Collected data:

○ ○ ○ ○

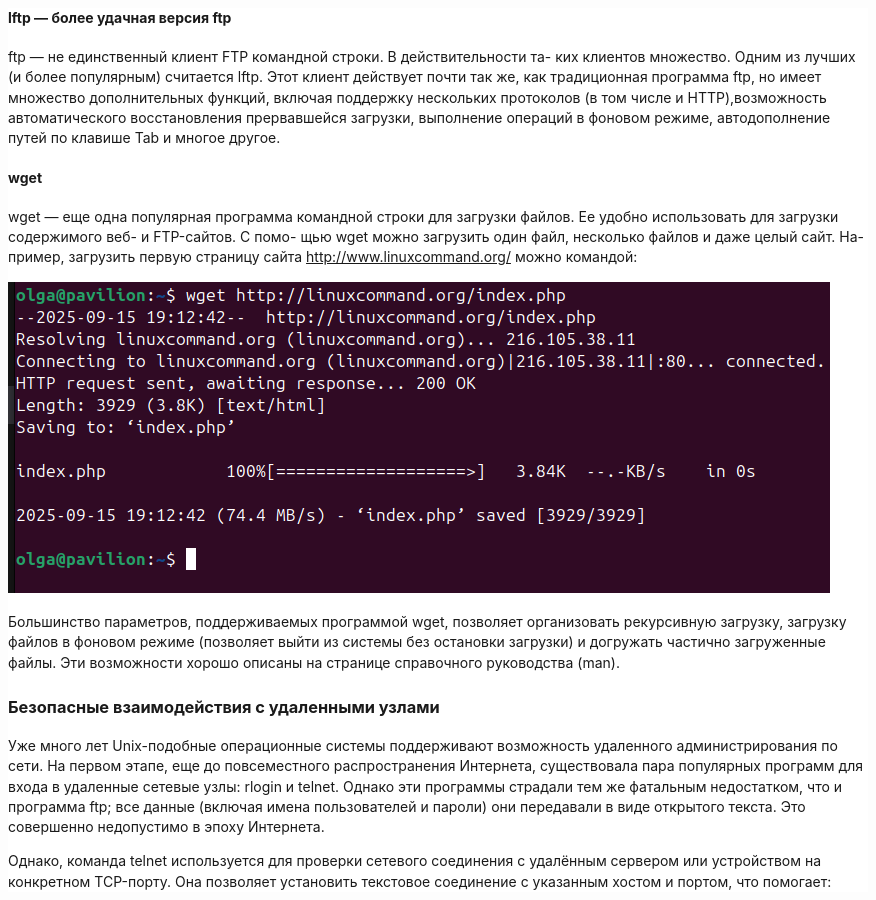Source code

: #### lftp — более удачная версия ftp

ftp — не единственный клиент FTP командной строки. В действительности та-
ких клиентов множество. Одним из лучших (и более популярным) считается
lftp. Этот клиент действует почти так же, как традиционная программа ftp, но имеет множество дополнительных функций, включая поддержку нескольких протоколов (в том числе и HTTP),возможность автоматического восстановления прервавшейся загрузки, выполнение операций в фоновом режиме, автодополнение путей по клавише Tab и многое другое.

#### wget

wget — еще одна популярная программа командной строки для загрузки файлов.
Ее удобно использовать для загрузки содержимого веб- и FTP-сайтов. С помо-
щью wget можно загрузить один файл, несколько файлов и даже целый сайт. На-
пример, загрузить первую страницу сайта http://www.linuxcommand.org/ можно
командой:

![alt text](pics_third_chapter/image-29.png)

Большинство параметров, поддерживаемых программой wget, позволяет организовать рекурсивную загрузку, загрузку файлов в фоновом режиме (позволяет
выйти из системы без остановки загрузки) и догружать частично загруженные
файлы. Эти возможности хорошо описаны на странице справочного руководства
(man).

### Безопасные взаимодействия с удаленными узлами

Уже много лет Unix-подобные операционные системы поддерживают возможность удаленного администрирования по сети. На первом этапе, еще до повсеместного распространения Интернета, существовала пара популярных программ для входа в удаленные сетевые узлы: rlogin и telnet. Однако эти программы страдали
тем же фатальным недостатком, что и программа ftp; все данные (включая имена
пользователей и пароли) они передавали в виде открытого текста. Это совершенно недопустимо в эпоху Интернета.

Однако, команда telnet используется для проверки сетевого соединения с удалённым сервером или устройством на конкретном TCP-порту. Она позволяет установить текстовое соединение с указанным хостом и портом, что помогает:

○ ○ ○ ○

### JOB
Return every line of the material above that contains the string "wget". Matching is case-sensitive.

### YOUR RESPONSE
#### wget
wget — еще одна популярная программа командной строки для загрузки файлов.
щью wget можно загрузить один файл, несколько файлов и даже целый сайт. На-
Большинство параметров, поддерживаемых программой wget, позволяет организовать рекурсивную загрузку, загрузку файлов в фоновом режиме (позволяет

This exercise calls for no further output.